Spanish Foreign Minister Arancha Gonzalez Laya said on Tuesday she hopes the will shown by Turkey to open a dialogue on oil drilling in the Eastern Mediterranean will be followed by action.
Turkey is at loggerheads with Greece and Cyprus over overlapping claims for offshore reserves. EU members Greece and Cyprus, along with France, have rejected Turkey's plan to explore between Cyprus and Crete.
The EU is keen to keep a lid on any tensions between a member state and Turkey. Last week German Chancellor Angela Merkel held separate discussions with both Greek Prime Minister Kyriakos Mitsotakis and Turkish President Tayyip Erdogan.
"This has to be put into action.

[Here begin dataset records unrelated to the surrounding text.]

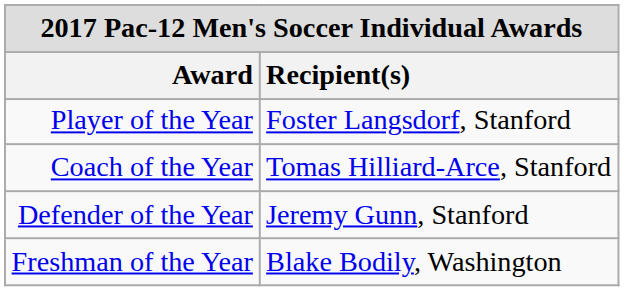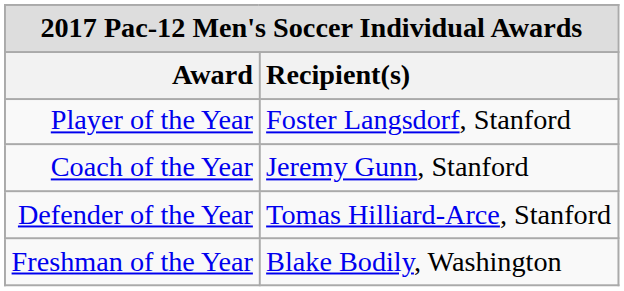Coach of the Year | Recipient(s): Tomas Hilliard-Arce, Stanford -> Jeremy Gunn, Stanford
Defender of the Year | Recipient(s): Jeremy Gunn, Stanford -> Tomas Hilliard-Arce, Stanford
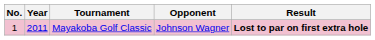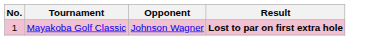- column: Year | 2011
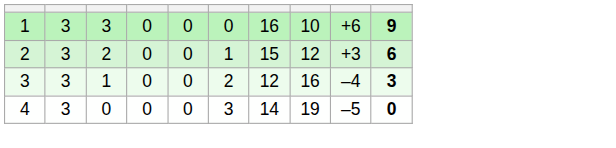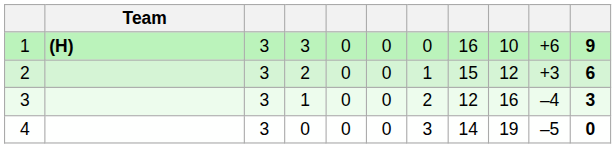+ column: Team | (H)
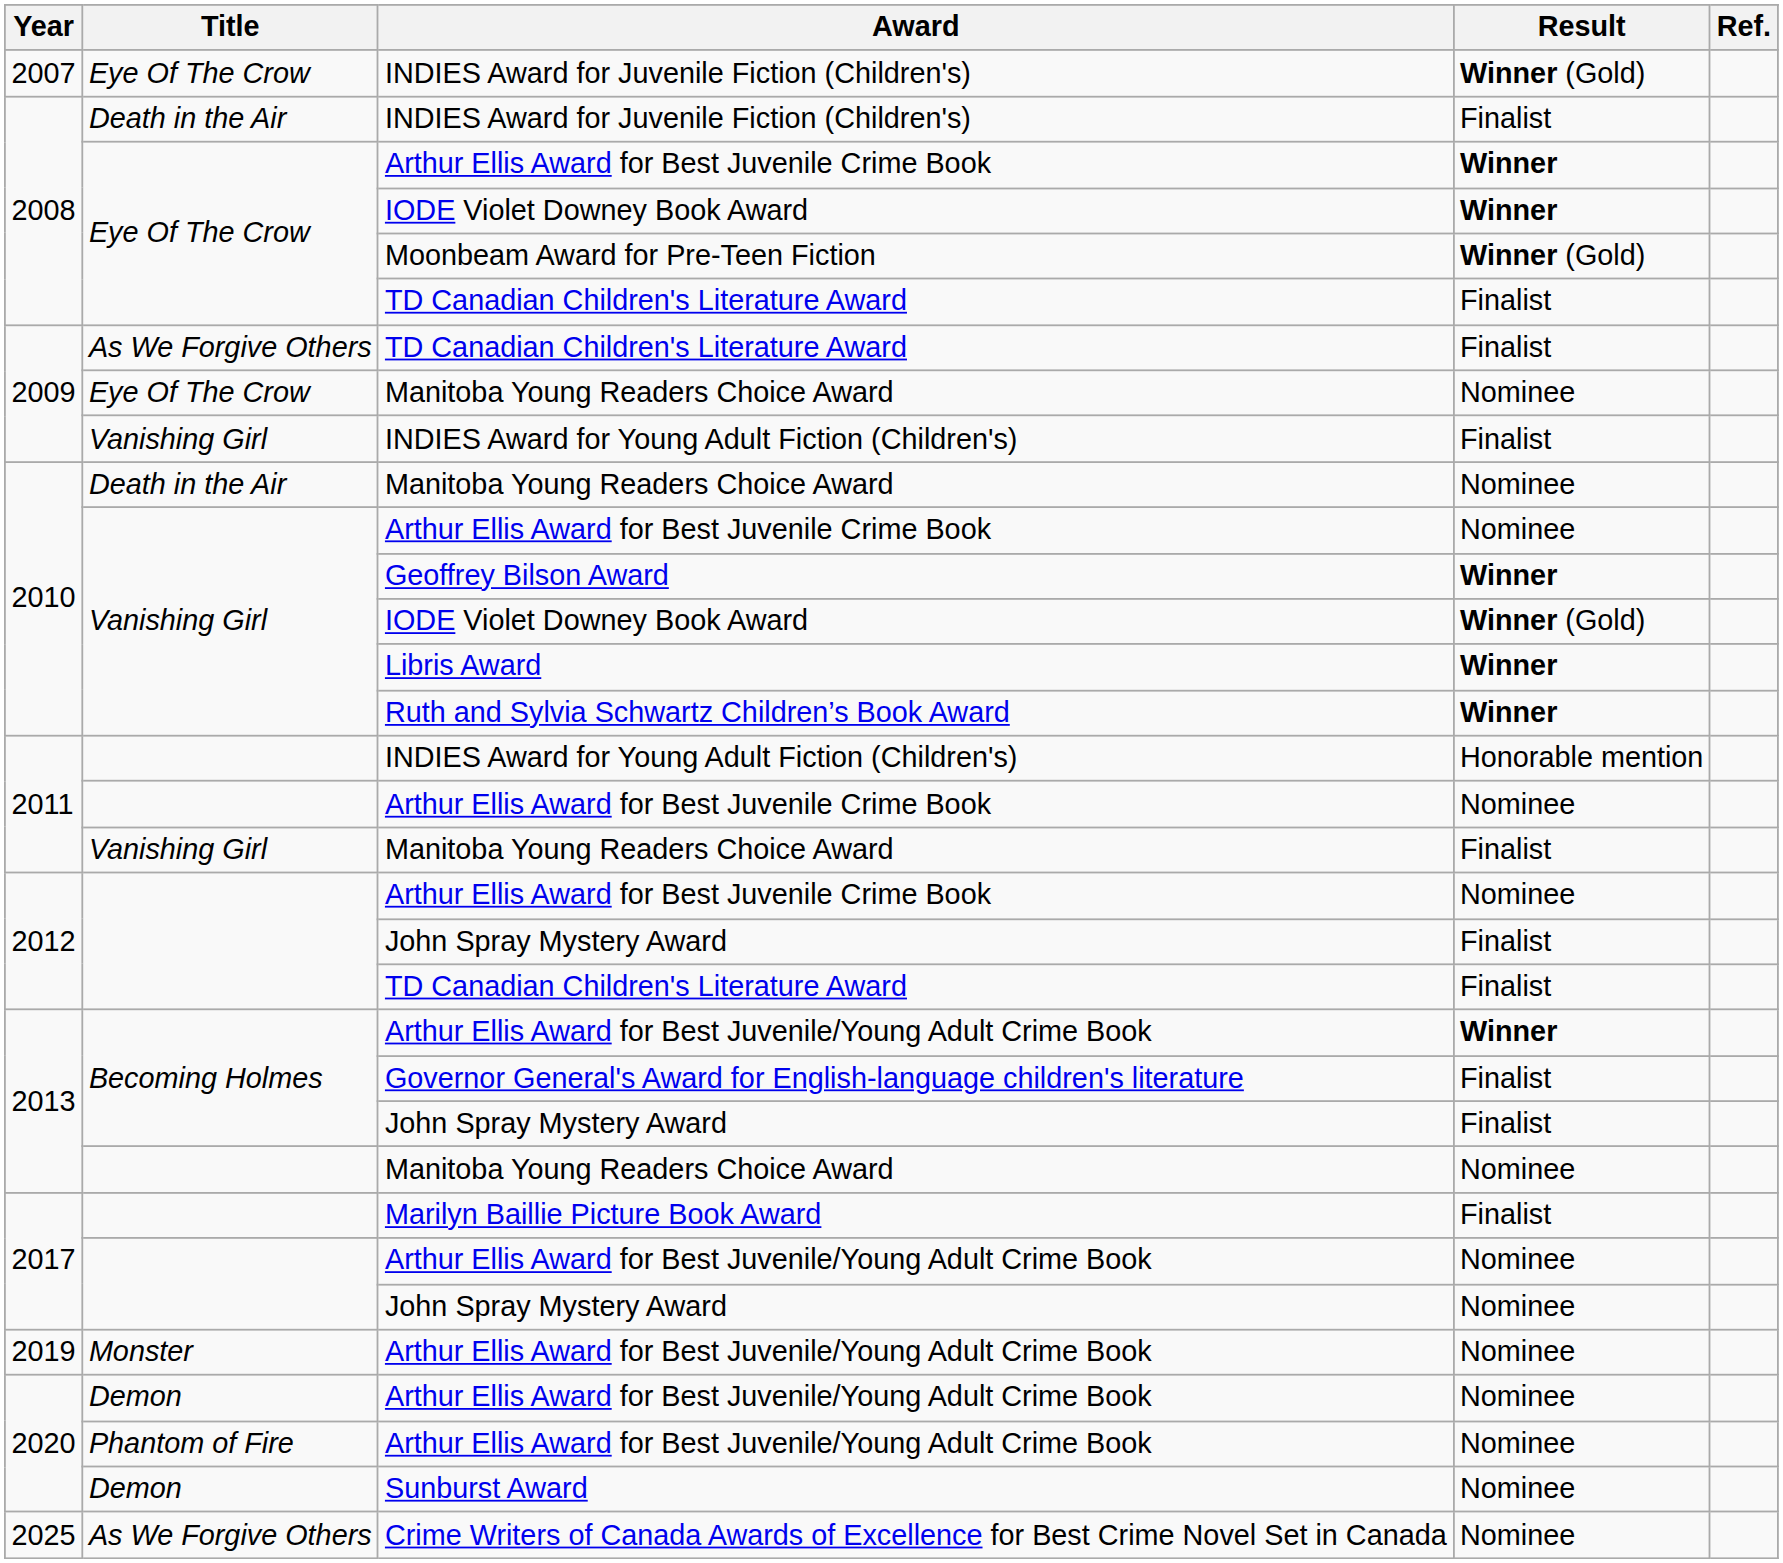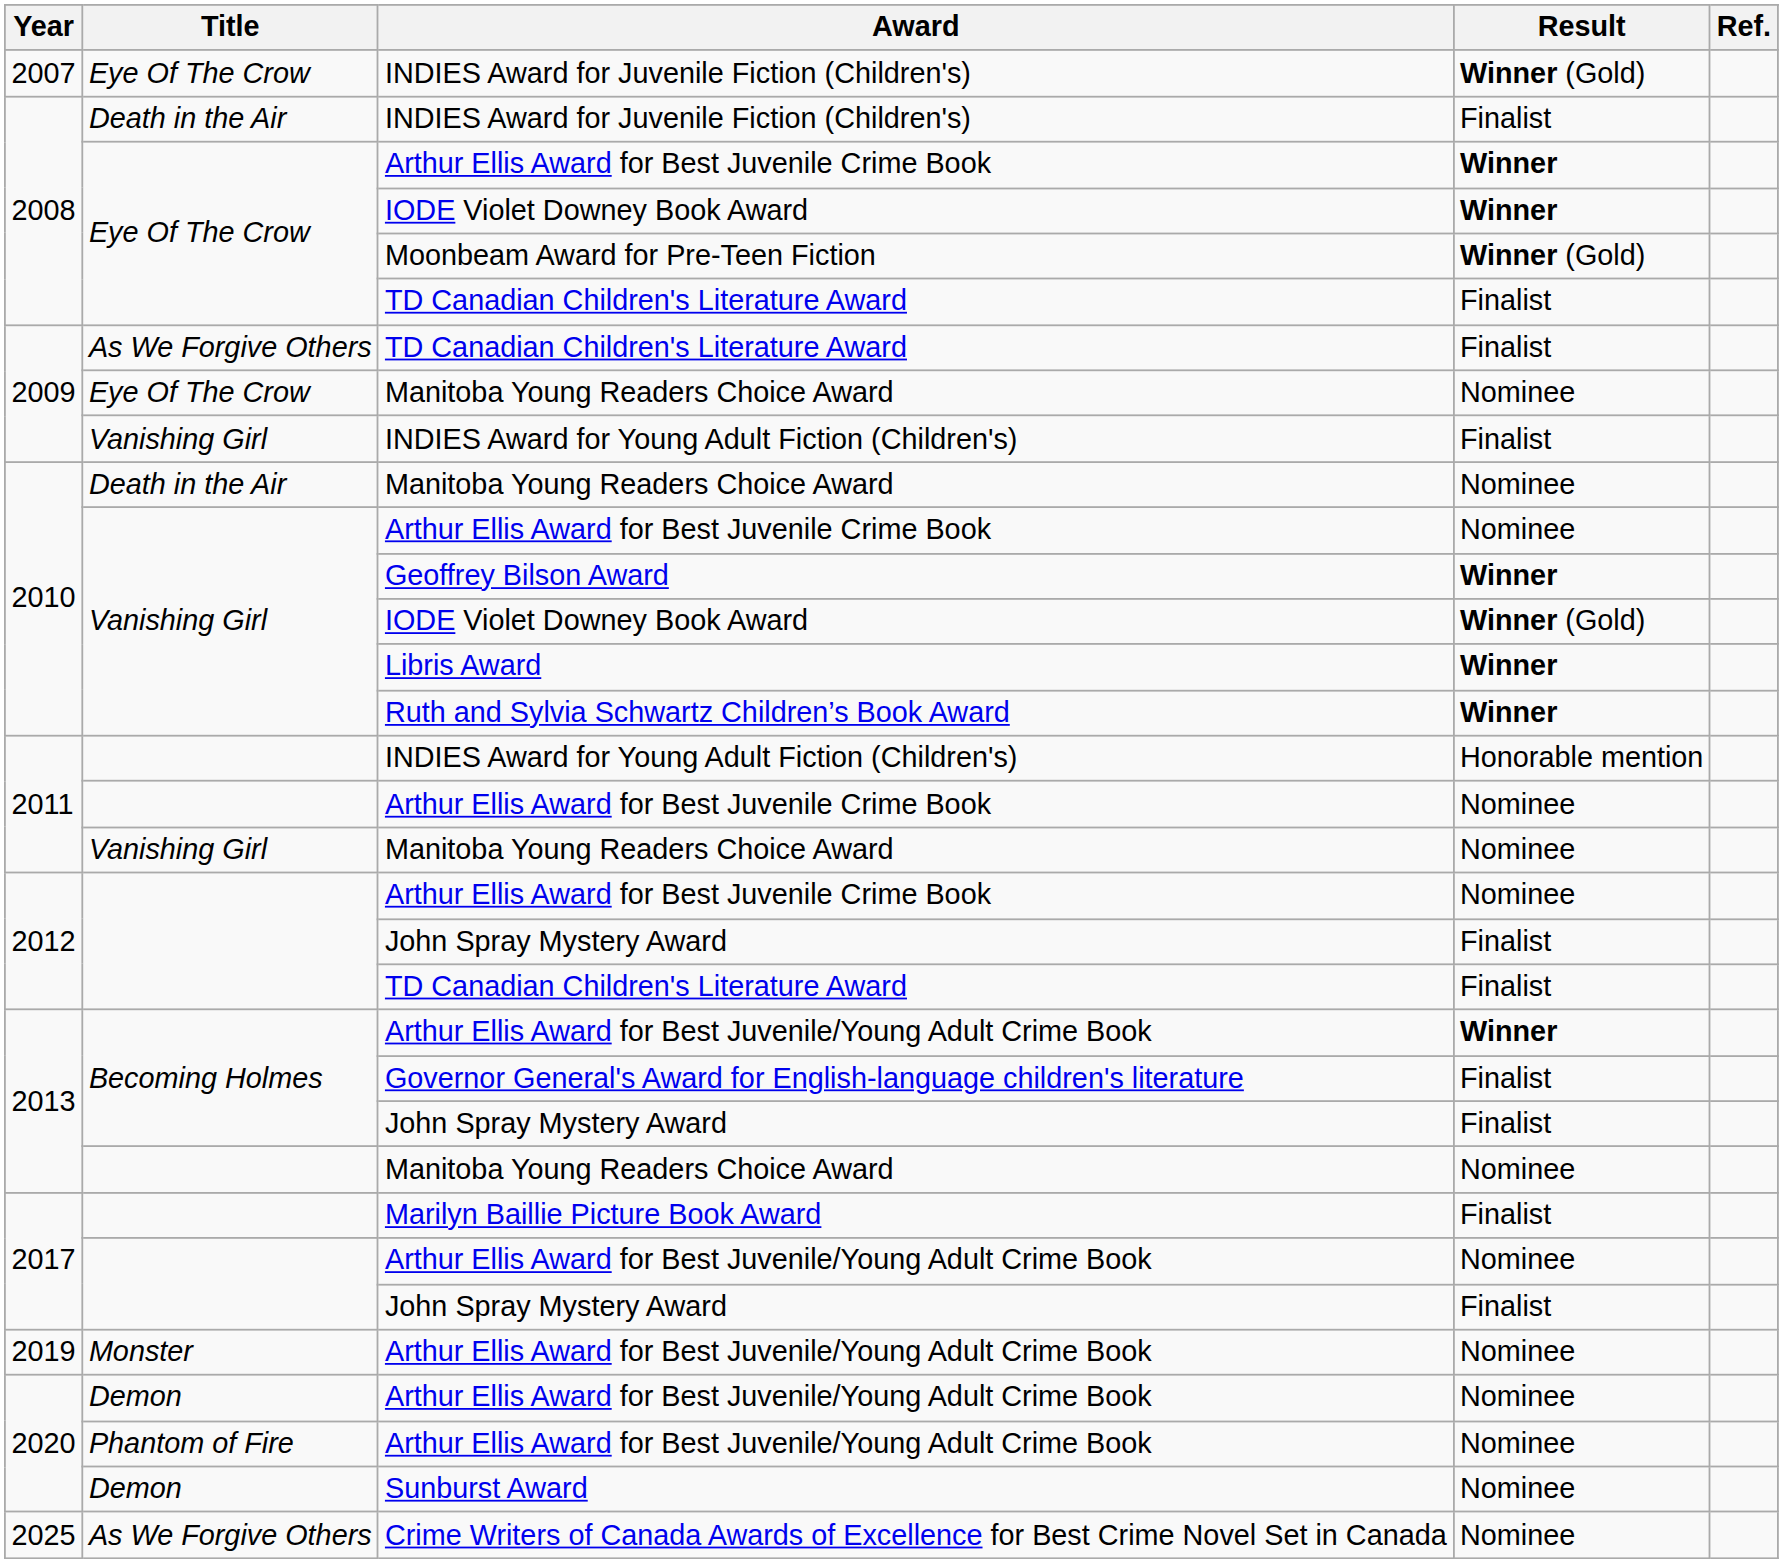2011 / Manitoba Young Readers Choice Award | Result: Finalist -> Nominee
2017 / John Spray Mystery Award | Result: Nominee -> Finalist
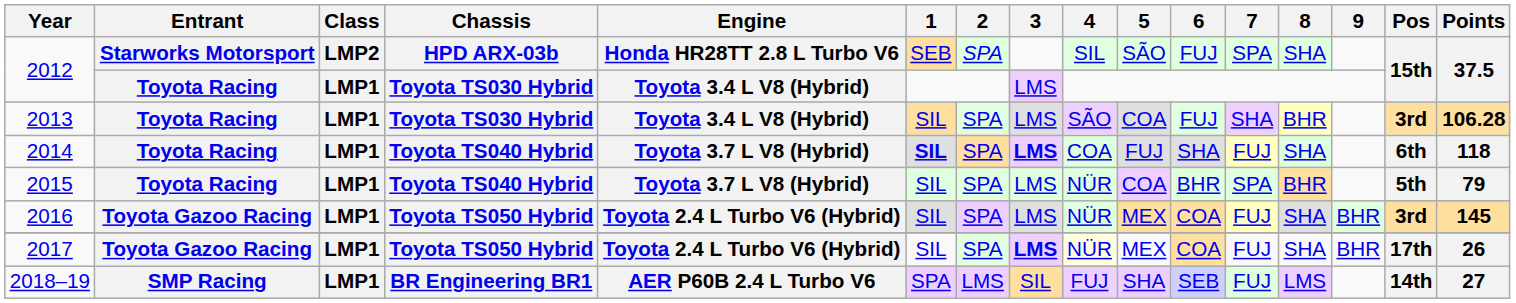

It's not enough to say you want to talk," Gonzalez Laya told a new conference in Athens following a visit to Turkey, where she said her counterpart, Mevlut Cavusoglu, mentioned a will to pause exploration in the area for at least a month.
Following her visit, a top Turkish official said Erdogan had requested any operations be put on hold as a constructive approach to negotiations with Greece.
"I hope this message will materialize," Gonzalez Laya said.
Her Greek counterpart, Nikos Dendias, said Greece was open to dialogue but not under threats.
It was not immediately clear what the basis of a dialogue between the two sides would be since they hold fundamentally different views on where their continental shelves begin and end.